Even if Penske’s NOPAT margin falls to 4% (equal to five-year average vs. 6% over the TTM) and the company grows revenue by just 4% compounded annually for the next 10 years, the stock would be worth $162/share today – a 27% upside. In this scenario, Penske’s NOPAT would grow less than 1% compounded annually over the next decade. See the math behind the reverse DCF scenario.

Should the company grow NOPAT more in line with historical growth rates, the stock has even more upside. Add in Penske’s 1.8% dividend yield and a history of dividend growth, and it’s clear why this stock is in January’s Dividend Growth Stocks Model Portfolio.

Critical Details Found in Financial Filings by My Firm’s Robo-Analyst Technology

Below are specific adjustments I made based on Robo-Analyst findings in Penske Automotive’s 10-Ks and 10-Qs:

Income Statement: I made $332 million in adjustments with a net effect of removing $221 million in non-operating expenses (1% of revenue).

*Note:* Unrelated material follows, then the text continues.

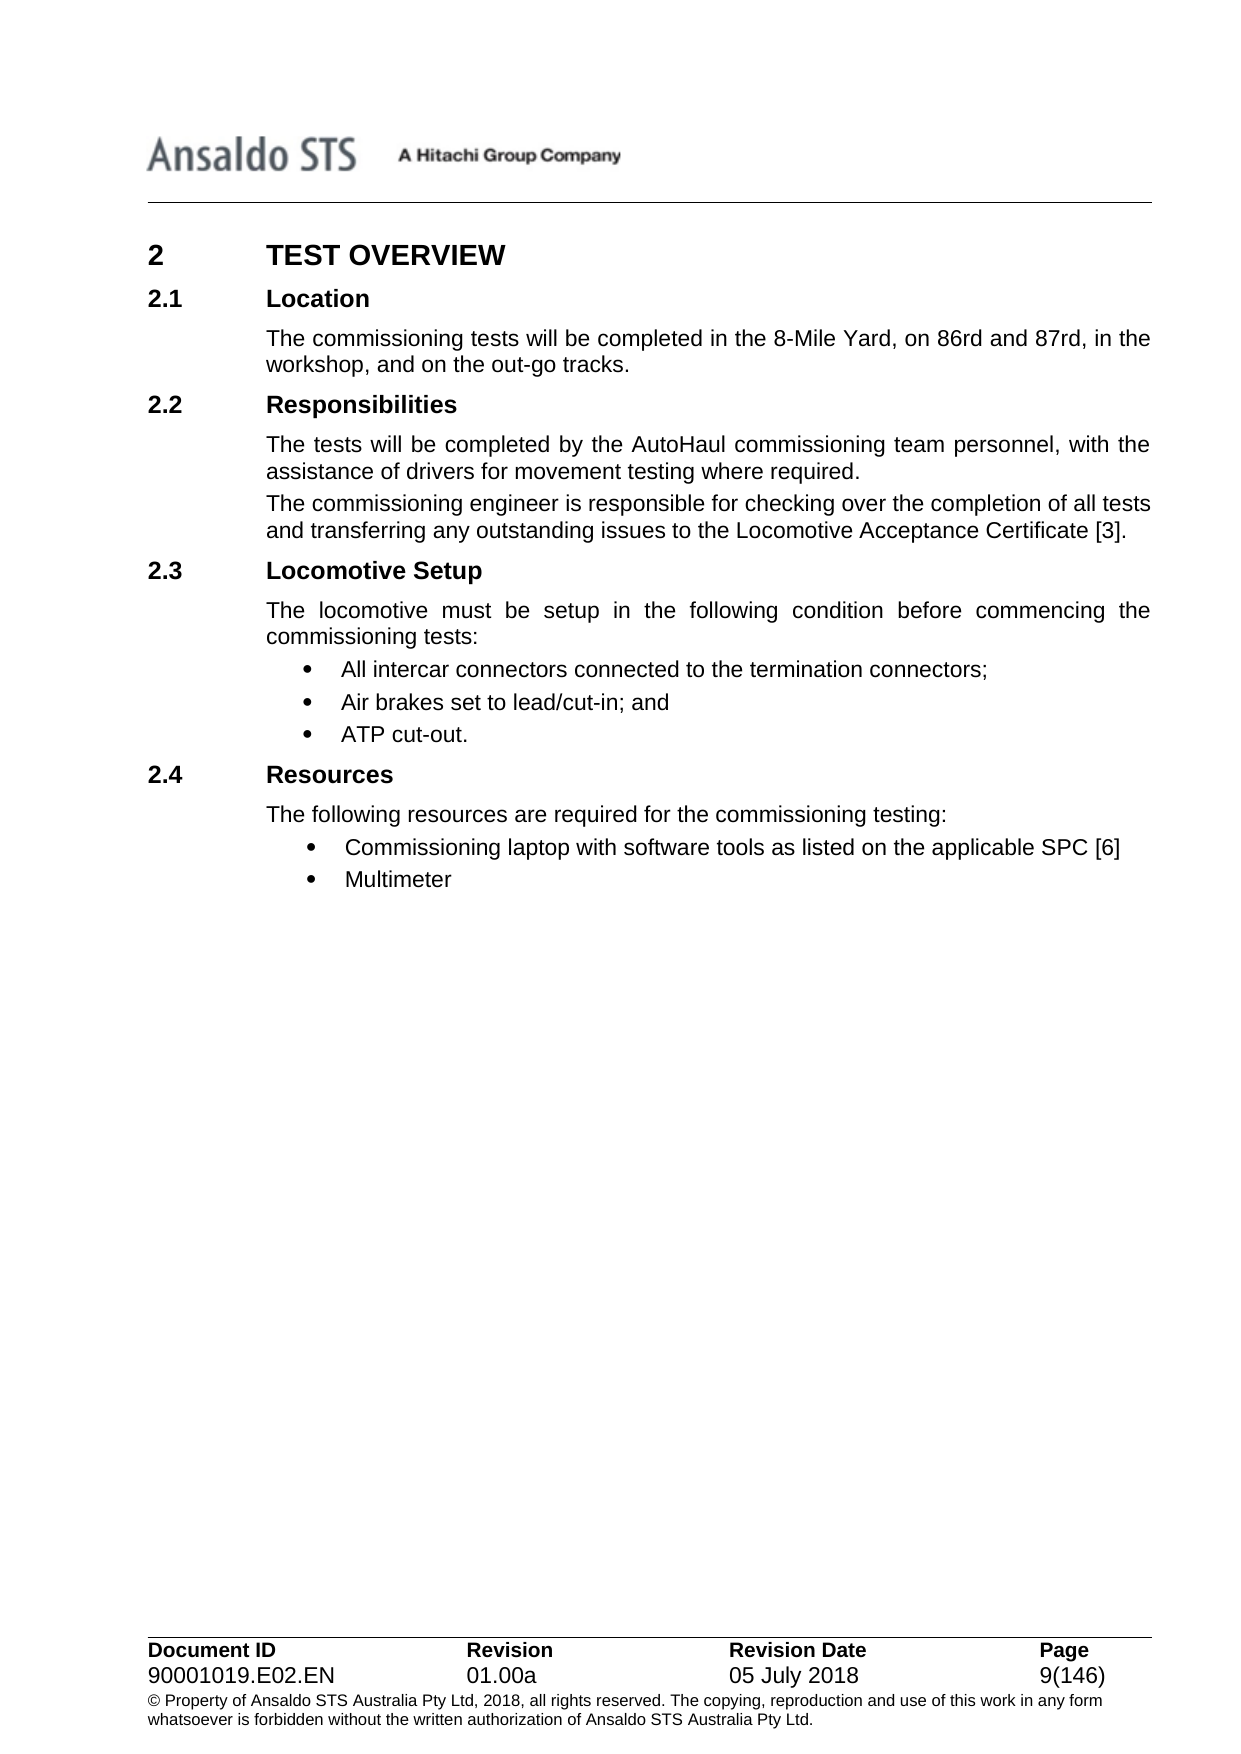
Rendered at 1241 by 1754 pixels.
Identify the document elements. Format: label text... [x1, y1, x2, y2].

Balance Sheet: I made $4.7 billion in adjustments to calculate invested capital with a net increase of $4.7 billion. The most notable adjustment was $863 million (9% of reported net assets) in operating leases.

Valuation: I made $8.4 billion in adjustments, all of which decrease shareholder value. Apart from total debt, the most notable adjustment to shareholder value was $1.1 billion in deferred tax liabilities. This adjustment represents 12% of Penske Automotive’s market value.

Disclosure: David Trainer, Kyle Guske II, and Italo Mendonça receive no compensation to write about any specific stock, style, or theme.